## Text provided
[Python-Dev] Informal educator feedback on PEP 572 (was Re: 2018 Python Language Summit coverage, last part)

Sat Jun 30 04:17:02 EDT 2018

On Wed, Jun 27, 2018 at 09:52:43PM -0700, Chris Barker wrote:

> It seems everyone agrees that scoping rules should be the same for
> generator expressions and comprehensions,

Yes. I dislike saying "comprehensions and generator expressions" over 
and over again, so I just say "comprehensions".

Principle One:

- we consider generator expressions to be a lazy comprehension;
- or perhaps comprehensions are eager generator expressions;
- either way, they behave the same in regard to scoping rules.

Principle Two:

- the scope of the loop variable stays hidden inside the 
  sub-local ("comprehension" or "implicit hidden function")
  scope;
- i.e. it does not "leak", even if you want it to.

Principle Three:

- glossing over the builtin name look-up, calling list(genexpr)
  will remain equivalent to using a list comprehension;

- similarly for set and dict comprehensions.

Principle Four:

- comprehensions (and genexprs) already behave "funny" inside
  class scope; any proposal to fix class scope is beyond the,
  er, scope of this PEP and can wait for another day.

So far, there should be (I hope!) no disagreement with those first four 
principles. With those four principles in place, teaching and using 
comprehensions (genexprs) in the absense of assignment expressions does 
not need to change one iota.

Normal cases stay normal; weird cases mucking about with locals() inside 
the comprehension are already weird and won't change.

> So what about:
> 
> l = [x:=i for i in range(3)]
> 
> vs
> 
> g = (x:=i for i in range(3))
> 
> Is there any way to keep these consistent if the "x" is in the regular
> local scope?

Yes. That is what closures already do.

## Set problem 1
In the post about PEP 572, list each bullet point given under Principle One, copied word for word.
## Set problem 2
Quote the post about PEP 572, starting at the words "So far, there" and ending after "change one iota.".
Rely on the post and nothing else.

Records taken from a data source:
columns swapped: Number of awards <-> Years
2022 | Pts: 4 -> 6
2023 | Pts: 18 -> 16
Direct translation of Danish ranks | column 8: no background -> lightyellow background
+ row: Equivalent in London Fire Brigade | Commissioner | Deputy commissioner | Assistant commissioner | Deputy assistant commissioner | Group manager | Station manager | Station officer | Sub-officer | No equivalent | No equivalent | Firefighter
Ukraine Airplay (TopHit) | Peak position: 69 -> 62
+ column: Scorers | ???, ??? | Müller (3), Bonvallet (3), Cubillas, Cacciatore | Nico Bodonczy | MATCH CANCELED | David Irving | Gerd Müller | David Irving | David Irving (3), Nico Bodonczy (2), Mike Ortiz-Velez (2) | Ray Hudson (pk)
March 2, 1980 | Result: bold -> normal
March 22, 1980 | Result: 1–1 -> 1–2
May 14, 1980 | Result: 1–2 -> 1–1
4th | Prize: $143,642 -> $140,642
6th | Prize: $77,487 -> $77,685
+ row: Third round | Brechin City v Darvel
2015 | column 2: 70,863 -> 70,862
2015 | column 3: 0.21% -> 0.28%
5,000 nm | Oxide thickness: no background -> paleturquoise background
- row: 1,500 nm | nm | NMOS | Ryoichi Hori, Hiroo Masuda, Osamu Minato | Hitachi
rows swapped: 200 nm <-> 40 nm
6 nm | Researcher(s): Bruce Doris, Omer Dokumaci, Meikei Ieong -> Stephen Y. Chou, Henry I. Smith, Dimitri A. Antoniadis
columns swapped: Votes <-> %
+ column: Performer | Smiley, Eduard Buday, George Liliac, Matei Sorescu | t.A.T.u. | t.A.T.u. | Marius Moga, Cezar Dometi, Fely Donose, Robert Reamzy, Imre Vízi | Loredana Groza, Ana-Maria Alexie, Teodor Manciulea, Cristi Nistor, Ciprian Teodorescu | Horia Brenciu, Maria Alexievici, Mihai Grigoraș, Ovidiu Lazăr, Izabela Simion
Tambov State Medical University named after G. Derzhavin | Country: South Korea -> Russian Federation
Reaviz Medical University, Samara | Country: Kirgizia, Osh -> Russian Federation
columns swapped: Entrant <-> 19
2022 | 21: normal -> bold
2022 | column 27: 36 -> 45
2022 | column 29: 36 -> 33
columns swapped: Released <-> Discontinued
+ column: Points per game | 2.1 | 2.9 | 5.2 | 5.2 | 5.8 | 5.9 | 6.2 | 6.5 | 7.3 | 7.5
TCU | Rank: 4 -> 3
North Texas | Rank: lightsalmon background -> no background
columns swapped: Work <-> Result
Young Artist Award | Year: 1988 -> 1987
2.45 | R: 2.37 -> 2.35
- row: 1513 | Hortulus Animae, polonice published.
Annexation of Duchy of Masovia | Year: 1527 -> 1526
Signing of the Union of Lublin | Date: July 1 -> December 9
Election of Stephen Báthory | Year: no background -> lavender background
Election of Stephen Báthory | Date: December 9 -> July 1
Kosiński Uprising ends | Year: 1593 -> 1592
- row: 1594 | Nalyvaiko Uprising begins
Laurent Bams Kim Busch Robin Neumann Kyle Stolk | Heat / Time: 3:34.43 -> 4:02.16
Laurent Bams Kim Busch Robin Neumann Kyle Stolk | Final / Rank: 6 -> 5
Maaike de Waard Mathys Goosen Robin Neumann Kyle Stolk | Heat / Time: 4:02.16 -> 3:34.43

## Written response 1
- we consider generator expressions to be a lazy comprehension;
- or perhaps comprehensions are eager generator expressions;
- either way, they behave the same in regard to scoping rules.

## Written response 2
So far, there should be (I hope!) no disagreement with those first four 
principles. With those four principles in place, teaching and using 
comprehensions (genexprs) in the absense of assignment expressions does 
not need to change one iota.